> **Task brief**: Copy every line from the records below that carries the word "list".

> **Web interface edit records**:
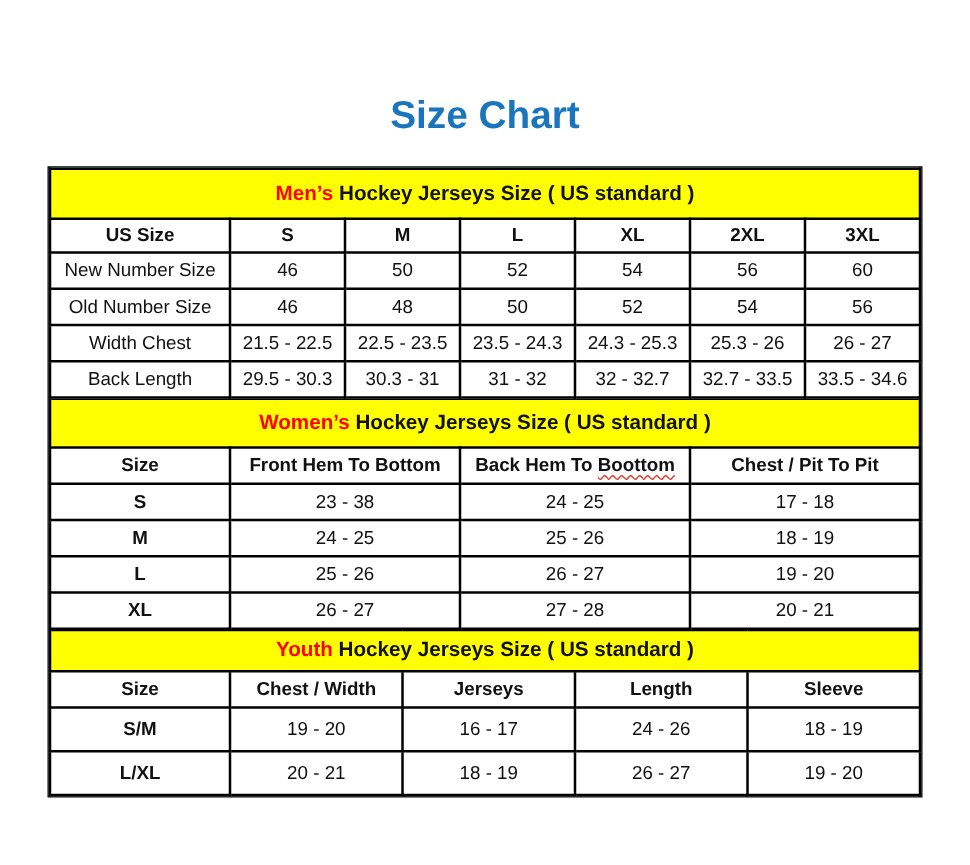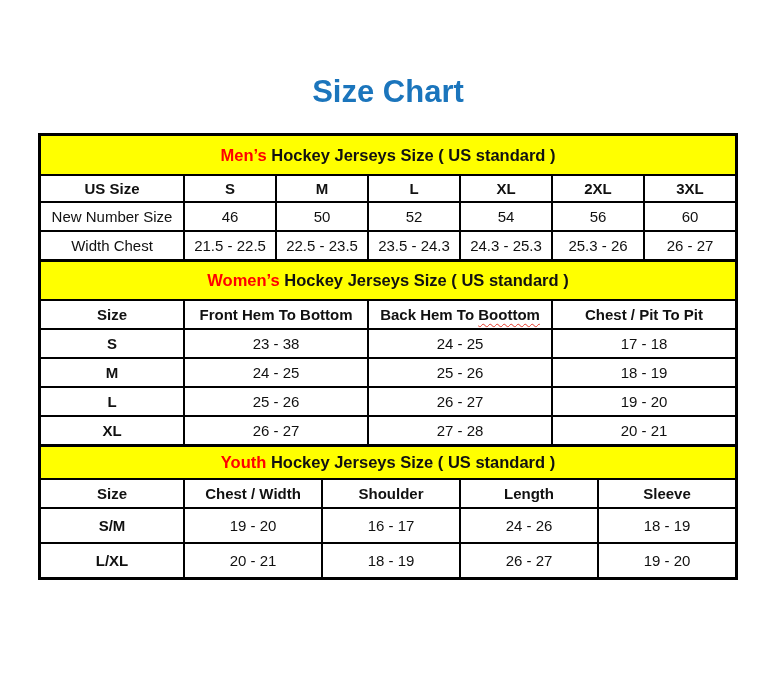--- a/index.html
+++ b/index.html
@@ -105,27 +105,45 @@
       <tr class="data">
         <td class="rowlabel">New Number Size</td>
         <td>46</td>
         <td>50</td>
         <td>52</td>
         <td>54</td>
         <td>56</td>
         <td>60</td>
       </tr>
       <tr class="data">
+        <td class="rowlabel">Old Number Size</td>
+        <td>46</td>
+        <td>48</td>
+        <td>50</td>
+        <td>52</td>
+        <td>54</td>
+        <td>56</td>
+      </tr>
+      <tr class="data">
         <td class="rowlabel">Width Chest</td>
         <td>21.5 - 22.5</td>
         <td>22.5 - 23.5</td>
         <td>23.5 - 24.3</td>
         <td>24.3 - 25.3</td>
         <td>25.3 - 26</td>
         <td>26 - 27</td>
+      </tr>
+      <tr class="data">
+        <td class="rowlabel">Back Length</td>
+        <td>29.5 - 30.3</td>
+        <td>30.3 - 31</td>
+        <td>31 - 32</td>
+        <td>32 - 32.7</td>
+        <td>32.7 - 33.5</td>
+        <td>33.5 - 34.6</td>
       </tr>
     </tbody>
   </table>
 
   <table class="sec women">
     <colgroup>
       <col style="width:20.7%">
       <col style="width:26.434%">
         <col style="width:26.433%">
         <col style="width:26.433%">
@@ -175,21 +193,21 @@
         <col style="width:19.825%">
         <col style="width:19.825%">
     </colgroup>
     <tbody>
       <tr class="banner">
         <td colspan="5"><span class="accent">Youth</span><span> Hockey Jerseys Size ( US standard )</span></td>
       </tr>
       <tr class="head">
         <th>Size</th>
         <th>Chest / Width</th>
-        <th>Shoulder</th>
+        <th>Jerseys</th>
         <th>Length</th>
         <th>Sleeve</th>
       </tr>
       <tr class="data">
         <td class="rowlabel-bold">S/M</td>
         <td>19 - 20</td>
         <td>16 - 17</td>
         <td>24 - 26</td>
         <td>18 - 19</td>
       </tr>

---

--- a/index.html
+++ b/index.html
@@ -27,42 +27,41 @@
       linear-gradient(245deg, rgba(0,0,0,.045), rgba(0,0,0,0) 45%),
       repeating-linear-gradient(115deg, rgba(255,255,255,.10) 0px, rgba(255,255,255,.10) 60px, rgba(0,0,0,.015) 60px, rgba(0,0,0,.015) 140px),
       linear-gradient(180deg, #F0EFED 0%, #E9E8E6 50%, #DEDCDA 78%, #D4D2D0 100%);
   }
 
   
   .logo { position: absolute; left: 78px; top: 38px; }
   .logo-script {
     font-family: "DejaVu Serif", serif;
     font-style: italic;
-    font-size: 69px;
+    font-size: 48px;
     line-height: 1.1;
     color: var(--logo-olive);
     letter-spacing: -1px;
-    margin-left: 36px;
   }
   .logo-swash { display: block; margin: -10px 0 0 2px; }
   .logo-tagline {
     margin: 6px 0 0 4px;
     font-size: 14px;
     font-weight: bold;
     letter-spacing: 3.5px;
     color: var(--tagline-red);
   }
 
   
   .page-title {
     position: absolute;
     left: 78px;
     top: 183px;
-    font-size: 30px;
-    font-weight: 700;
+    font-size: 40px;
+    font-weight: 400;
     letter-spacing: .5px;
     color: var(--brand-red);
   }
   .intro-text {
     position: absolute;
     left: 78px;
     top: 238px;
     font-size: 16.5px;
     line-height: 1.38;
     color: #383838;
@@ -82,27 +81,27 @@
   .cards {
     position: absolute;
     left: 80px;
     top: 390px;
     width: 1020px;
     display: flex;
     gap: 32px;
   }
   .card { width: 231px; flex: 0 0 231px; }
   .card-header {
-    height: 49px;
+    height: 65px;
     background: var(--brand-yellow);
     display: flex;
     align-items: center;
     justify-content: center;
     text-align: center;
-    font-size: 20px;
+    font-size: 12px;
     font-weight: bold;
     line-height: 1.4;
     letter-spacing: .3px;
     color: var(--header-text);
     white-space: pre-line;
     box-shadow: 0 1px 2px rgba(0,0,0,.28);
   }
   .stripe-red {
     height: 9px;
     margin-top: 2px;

==

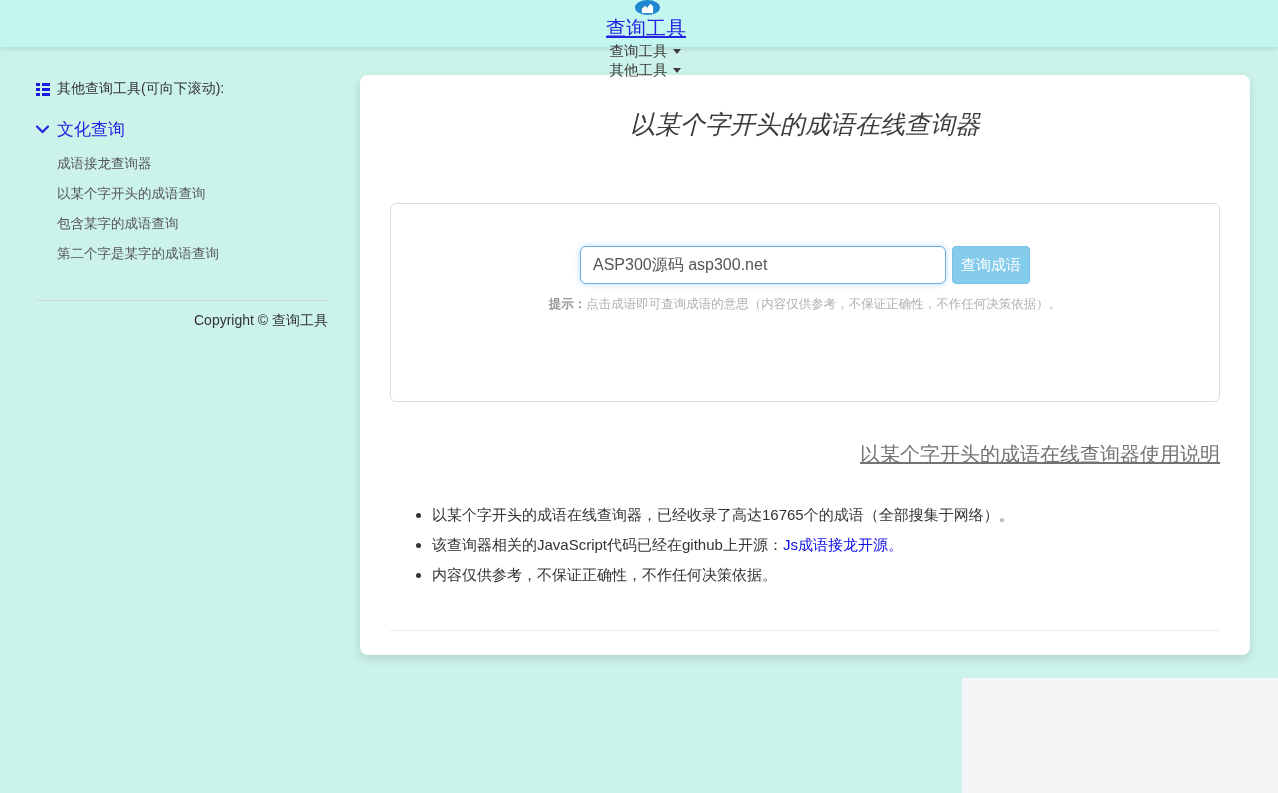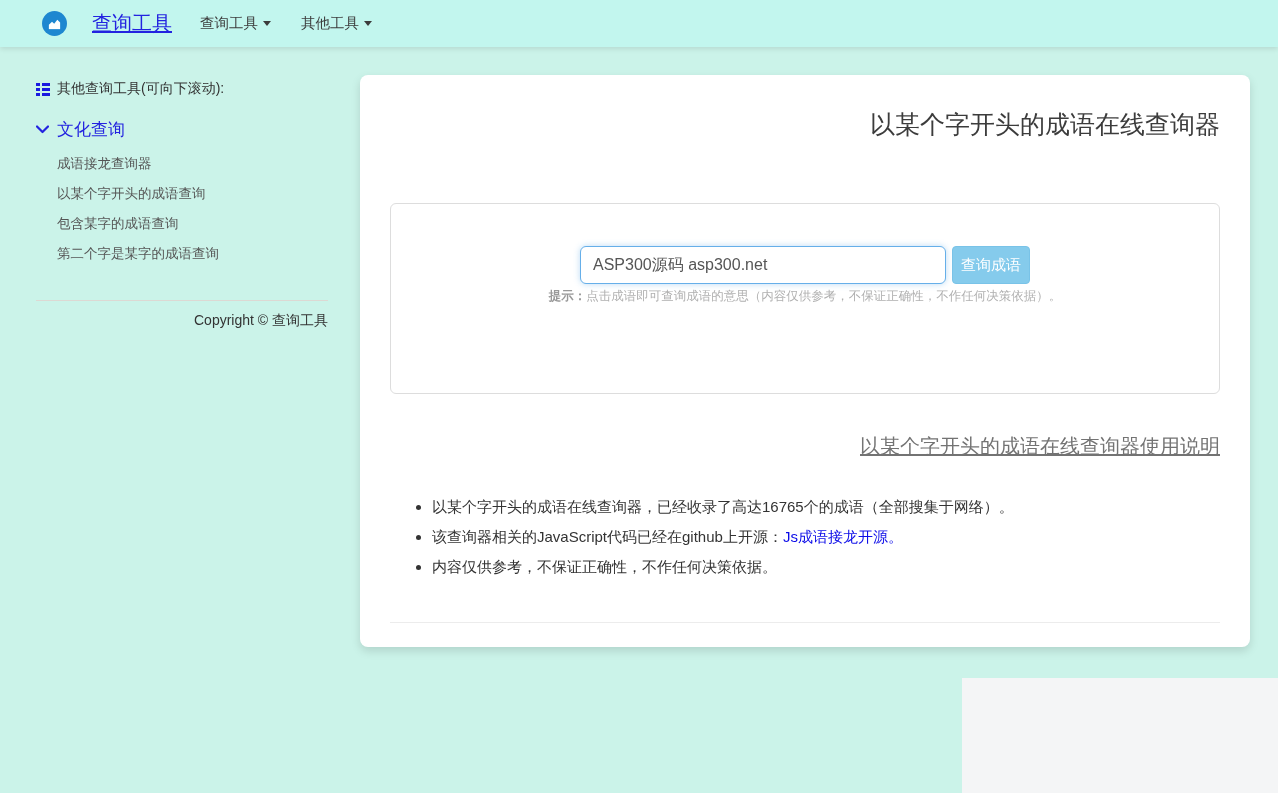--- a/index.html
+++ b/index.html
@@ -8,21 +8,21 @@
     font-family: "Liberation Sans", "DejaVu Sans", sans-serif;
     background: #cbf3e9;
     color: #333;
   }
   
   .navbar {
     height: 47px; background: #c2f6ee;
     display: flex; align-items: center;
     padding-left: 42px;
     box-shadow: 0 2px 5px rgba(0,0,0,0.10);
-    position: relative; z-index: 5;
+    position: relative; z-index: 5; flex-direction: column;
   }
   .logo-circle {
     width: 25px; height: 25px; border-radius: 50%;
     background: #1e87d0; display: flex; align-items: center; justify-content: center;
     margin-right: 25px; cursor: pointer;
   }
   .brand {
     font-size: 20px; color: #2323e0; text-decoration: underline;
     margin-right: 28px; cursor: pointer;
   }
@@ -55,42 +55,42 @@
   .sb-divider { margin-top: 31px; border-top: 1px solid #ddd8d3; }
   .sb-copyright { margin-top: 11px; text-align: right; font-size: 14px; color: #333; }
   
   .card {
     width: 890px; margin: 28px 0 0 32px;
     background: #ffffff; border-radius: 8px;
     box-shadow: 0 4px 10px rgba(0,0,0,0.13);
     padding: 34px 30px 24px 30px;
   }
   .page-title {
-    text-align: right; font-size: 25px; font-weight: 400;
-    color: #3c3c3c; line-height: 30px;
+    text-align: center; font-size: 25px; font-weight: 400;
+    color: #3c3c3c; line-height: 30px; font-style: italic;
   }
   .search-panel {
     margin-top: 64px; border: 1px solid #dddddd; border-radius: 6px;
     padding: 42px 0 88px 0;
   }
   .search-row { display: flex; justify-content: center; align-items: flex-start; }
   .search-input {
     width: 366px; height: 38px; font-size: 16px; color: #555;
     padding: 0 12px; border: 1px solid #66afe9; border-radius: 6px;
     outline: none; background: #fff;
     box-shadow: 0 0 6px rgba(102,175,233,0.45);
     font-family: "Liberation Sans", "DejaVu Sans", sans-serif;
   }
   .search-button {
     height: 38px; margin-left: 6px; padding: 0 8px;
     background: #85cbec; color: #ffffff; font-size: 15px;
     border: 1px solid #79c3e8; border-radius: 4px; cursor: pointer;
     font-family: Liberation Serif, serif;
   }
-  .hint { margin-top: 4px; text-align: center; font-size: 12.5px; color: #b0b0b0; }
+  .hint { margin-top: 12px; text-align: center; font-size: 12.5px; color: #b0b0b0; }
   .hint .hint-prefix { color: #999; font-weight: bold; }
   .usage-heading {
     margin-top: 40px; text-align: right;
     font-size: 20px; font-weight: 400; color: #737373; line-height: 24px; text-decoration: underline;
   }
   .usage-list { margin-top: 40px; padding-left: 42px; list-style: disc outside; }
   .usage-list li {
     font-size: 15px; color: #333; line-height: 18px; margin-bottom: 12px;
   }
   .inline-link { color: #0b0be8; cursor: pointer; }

> **Finished exercise**:
   .usage-list { margin-top: 40px; padding-left: 42px; list-style: disc outside; }
   .usage-list li {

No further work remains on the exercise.